TO-DO ITEM - Reproduce verbatim the material from the line containing "REFLECTERENDE STICKERS" through the end of the material, both ends included. Omit the pictures from your answer.
((
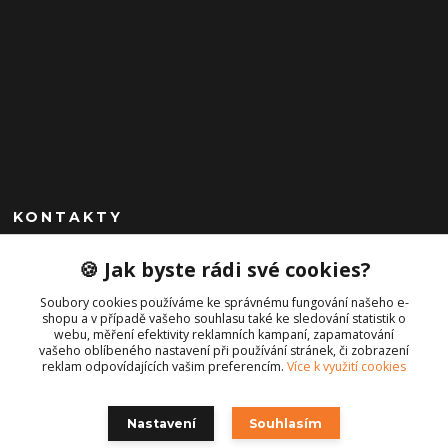
KONTAKTY
+420 792 757 523
🍪 Jak byste rádi své cookies?
obchod@cajkservis.cz
Soubory cookies používáme ke správnému fungování našeho e-
shopu a v případě vašeho souhlasu také ke sledování statistik o
webu, měření efektivity reklamních kampaní, zapamatování
vašeho oblíbeného nastavení při používání stránek, či zobrazení
reklam odpovídajících vašim preferencím.
Více k využití cookies
Nastavení
Souhlasím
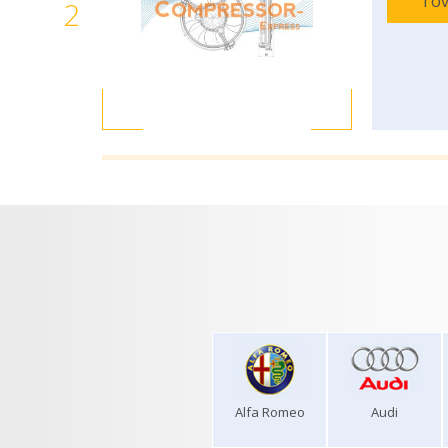
Tov
2
Alfa Romeo
Audi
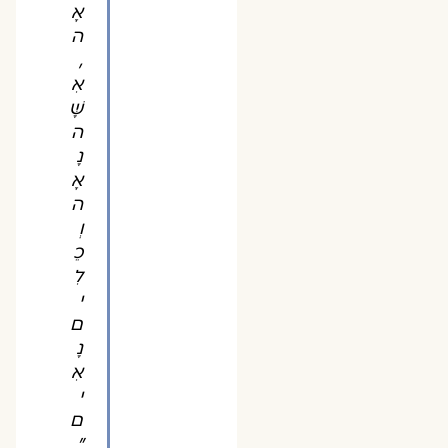
אָ
ה
,
אִ
שָּׁ
ה
נָ
אָ
ה
וְ
כֵ
לִ
י
ם
נָ
אִ
י
ם
"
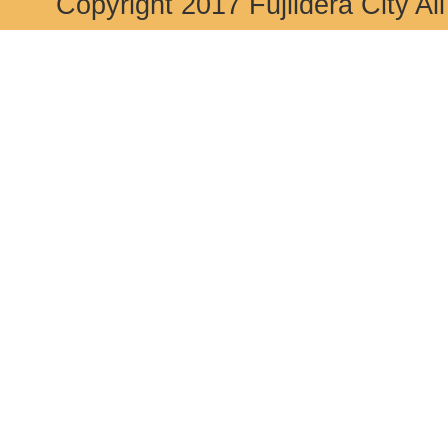
Copyright 2017 Fujiidera City Al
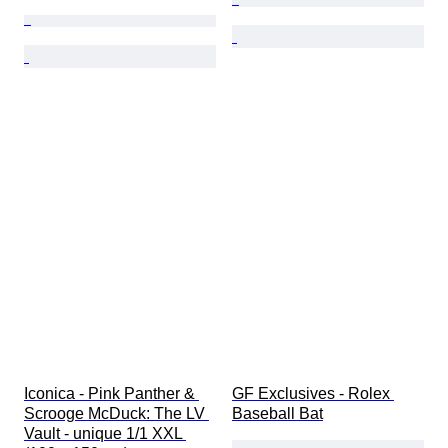
Iconica - Pink Panther & 
GF Exclusives - Rolex 
Scrooge McDuck: The LV 
Baseball Bat
Vault - unique 1/1 XXL 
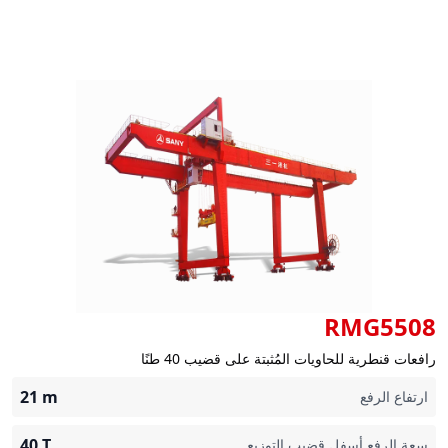
RMG5508
رافعات قنطرية للحاويات المُثبتة على قضيب 40 طنًا
21
m
ارتفاع الرفع
40
T
سعة الرفع أسفل قضيب التوزيع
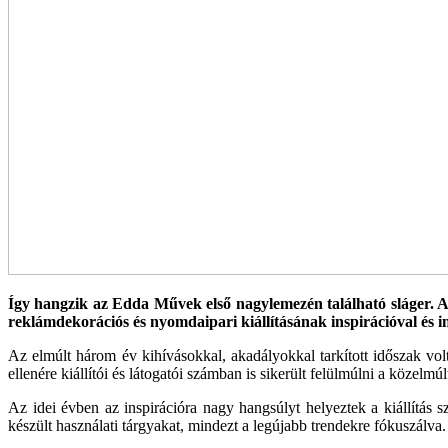
Így hangzik az Edda Művek első nagylemezén található sláger.
reklámdekorációs és nyomdaipari kiállításának inspirációval és in
Az elmúlt három év kihívásokkal, akadályokkal tarkított időszak vo
ellenére kiállítói és látogatói számban is sikerült felülmúlni a közelmú
Az idei évben az inspirációra nagy hangsúlyt helyeztek a kiállítás s
készült használati tárgyakat, mindezt a legújabb trendekre fókuszálva.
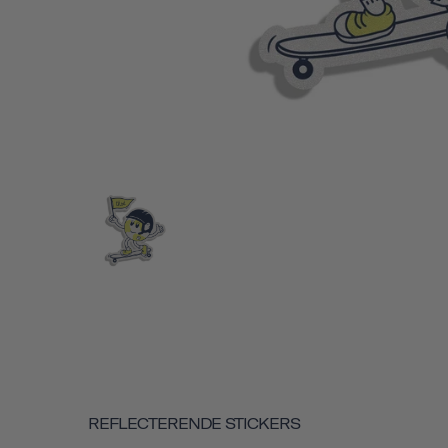
REFLECTERENDE STICKERS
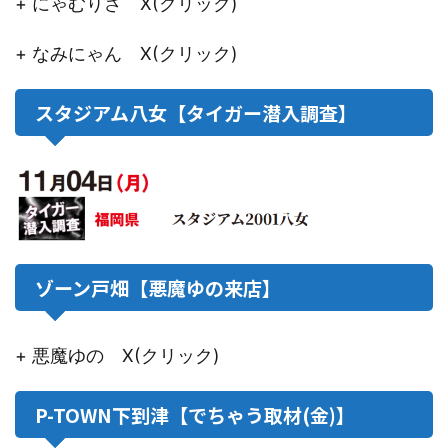
+ にゃむりさ X(クリック)
+ なみにゃん X(クリック)
スタジアム八女【タイガー潜入調査】
ゾーン戸畑【悪魔ゆの来店】
+ 悪魔ゆの X(クリック)
P-TOWN下到津【でちゃう取材(金)】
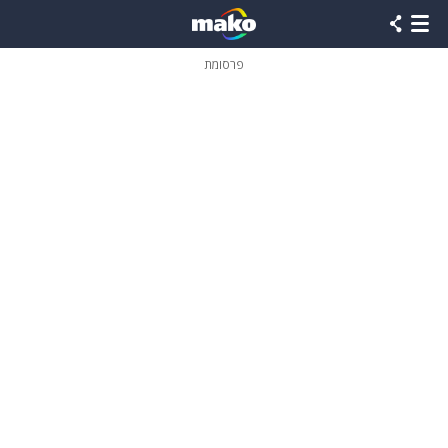
פרסומת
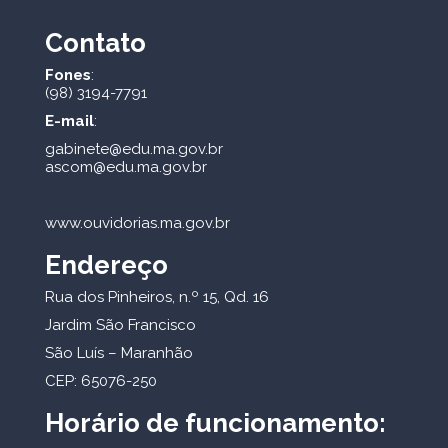
Contato
Fones
:
(98) 3194-7791
E-mail
:
gabinete@edu.ma.gov.br
ascom@edu.ma.gov.br
www.ouvidorias.ma.gov.br
Endereço
Rua dos Pinheiros, n.º 15, Qd. 16
Jardim São Francisco
São Luís – Maranhão
CEP: 65076-250
Horário de funcionamento:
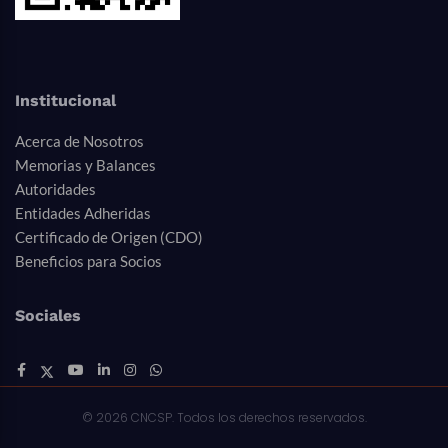
Institucional
Acerca de Nosotros
Memorias y Balances
Autoridades
Entidades Adheridas
Certificado de Origen (CDO)
Beneficios para Socios
Sociales
© 2026 CNCSP. Todos los derechos reservados.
))
RESULT OF THIS EXERCISE -
REFLECTERENDE STICKERS
+ にゃむりさ X(クリック)
+ なみにゃん X(クリック)
スタジアム八女【タイガー潜入調査】
ゾーン戸畑【悪魔ゆの来店】
+ 悪魔ゆの X(クリック)
P-TOWN下到津【でちゃう取材(金)】
פרסומת
Contato
Fones
:
(98) 3194-7791
E-mail
:
gabinete@edu.ma.gov.br
ascom@edu.ma.gov.br
www.ouvidorias.ma.gov.br
Endereço
Rua dos Pinheiros, n.º 15, Qd. 16
Jardim São Francisco
São Luís – Maranhão
CEP: 65076-250
Horário de funcionamento:
Institucional
Acerca de Nosotros
Memorias y Balances
Autoridades
Entidades Adheridas
Certificado de Origen (CDO)
Beneficios para Socios
Sociales
© 2026 CNCSP. Todos los derechos reservados.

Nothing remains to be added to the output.